In operation, the clutch brake assembly 10 functions in a substantially 
conventional manner. That is, when the release bearing 18 is activated by 
the clutch linkage 22 and moved toward the clutch brake assembly 10, the 
friction facings 40 frictionally engage adjacent surfaces of the release 
bearing 18 and housing of the transmission 16 thereby restraining the 
housing members 26 and 30 of the clutch brake assembly 10. The wave washer 
56 which rotates with the housing members 26 and 30 provides a controlled 
frictional interconnection between it and the adjacent outer ring member 
50. The desired frictional coupling and torque transfer between the 
components of the clutch brake assembly 10 may be adjusted by the 
variation of conventional parameters such as spring thickness, wave 
height, surface material and finish, and the like. The outer ring member 
50 is rotationally coupled to the inner ring member through the lost 
motion coupling of the lugs 48 and elongated slots 52. Since the inner 
ring member 42 is rotationally coupled to the drive shaft 12 by the lugs 
44, the clutch brake assembly 10 slows the rotating elements of the 
transmission 16, thereby facilitating gear ratio selection. 

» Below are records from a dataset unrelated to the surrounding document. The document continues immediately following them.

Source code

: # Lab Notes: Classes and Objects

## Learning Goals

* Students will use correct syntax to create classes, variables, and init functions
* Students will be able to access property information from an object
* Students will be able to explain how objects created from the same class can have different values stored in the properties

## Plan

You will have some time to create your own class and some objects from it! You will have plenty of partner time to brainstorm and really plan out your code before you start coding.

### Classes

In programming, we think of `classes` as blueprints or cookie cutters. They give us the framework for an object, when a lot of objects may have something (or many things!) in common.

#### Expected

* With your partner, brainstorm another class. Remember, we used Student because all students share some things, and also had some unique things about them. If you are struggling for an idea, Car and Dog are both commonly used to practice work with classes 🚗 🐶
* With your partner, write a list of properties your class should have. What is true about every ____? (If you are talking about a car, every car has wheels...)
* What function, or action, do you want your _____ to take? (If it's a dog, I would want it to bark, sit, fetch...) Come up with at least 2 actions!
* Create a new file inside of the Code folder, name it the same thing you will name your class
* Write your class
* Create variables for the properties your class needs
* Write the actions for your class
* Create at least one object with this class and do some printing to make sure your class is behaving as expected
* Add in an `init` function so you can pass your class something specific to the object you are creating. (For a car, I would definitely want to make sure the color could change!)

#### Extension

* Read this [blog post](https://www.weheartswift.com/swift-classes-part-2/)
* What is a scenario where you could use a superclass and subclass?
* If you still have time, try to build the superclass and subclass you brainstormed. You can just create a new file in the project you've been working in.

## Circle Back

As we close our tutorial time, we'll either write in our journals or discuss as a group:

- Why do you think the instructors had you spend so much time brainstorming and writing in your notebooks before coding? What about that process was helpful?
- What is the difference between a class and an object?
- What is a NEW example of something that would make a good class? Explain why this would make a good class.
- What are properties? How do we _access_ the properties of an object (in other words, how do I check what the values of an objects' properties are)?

Referring now to FIG. 5, a first alternate embodiment 10' of the clutch 
brake assembly 10 is illustrated. The alternate embodiment clutch brake 
assembly 10' is substantially identical to the preferred embodiment of the 
clutch brake assembly 10 and thus comprises a first housing member 26 and 
a second housing member 30 which both include organic outer friction 
facings 40. Received within the housing members 26 and 30 is an inner ring 
member 42 and an outer ring member 50 rotationally coupled to the inner 
ring member 42 through a lost motion coupling consisting of lugs 48 which 
are received within elongated slots 52. A first wave washer 56 like that 
utilized in the first embodiment, that is, including inwardly directed 
tabs 60 is disposed to one side of the ring members 42 and 50. On the 
opposite side of the ring members 42 and 50 is disposed a second wave 
washer 62 which is the same in all respects as the first wave washer 56 
except that it does not include the inwardly projecting tabs 60. Thus, the 
second wave washer 62 functions only as a means to frictionally 
interconnect the outer ring member 50 with the adjacent inner surface of 
the second housing member 30. It neither contacts nor functions as a means 
of minimizing or eliminating unwanted axial motion and possible noise 
generation by the inner ring member 42. The alternate embodiment clutch 
brake assembly 10' is preferably utilized wherein drag and torque 
throughput requirements are greater than those provided by the preferred 
embodiment clutch brake assembly 10. 
The foregoing disclosure is the best mode devised by the inventor for 
practicing this invention. It is apparent, however, that apparatus 
incorporating modifications and variations will be obvious to one skilled 
in the art of clutch brakes. Inasmuch as the foregoing disclosure is 
intended to enable one skilled in the pertinent art to practice the 
instant invention, it should not be construed to be limited thereby but 
should be construed to include such aforementioned obvious variations and 
be limited only by the spirit and scope of the following claims.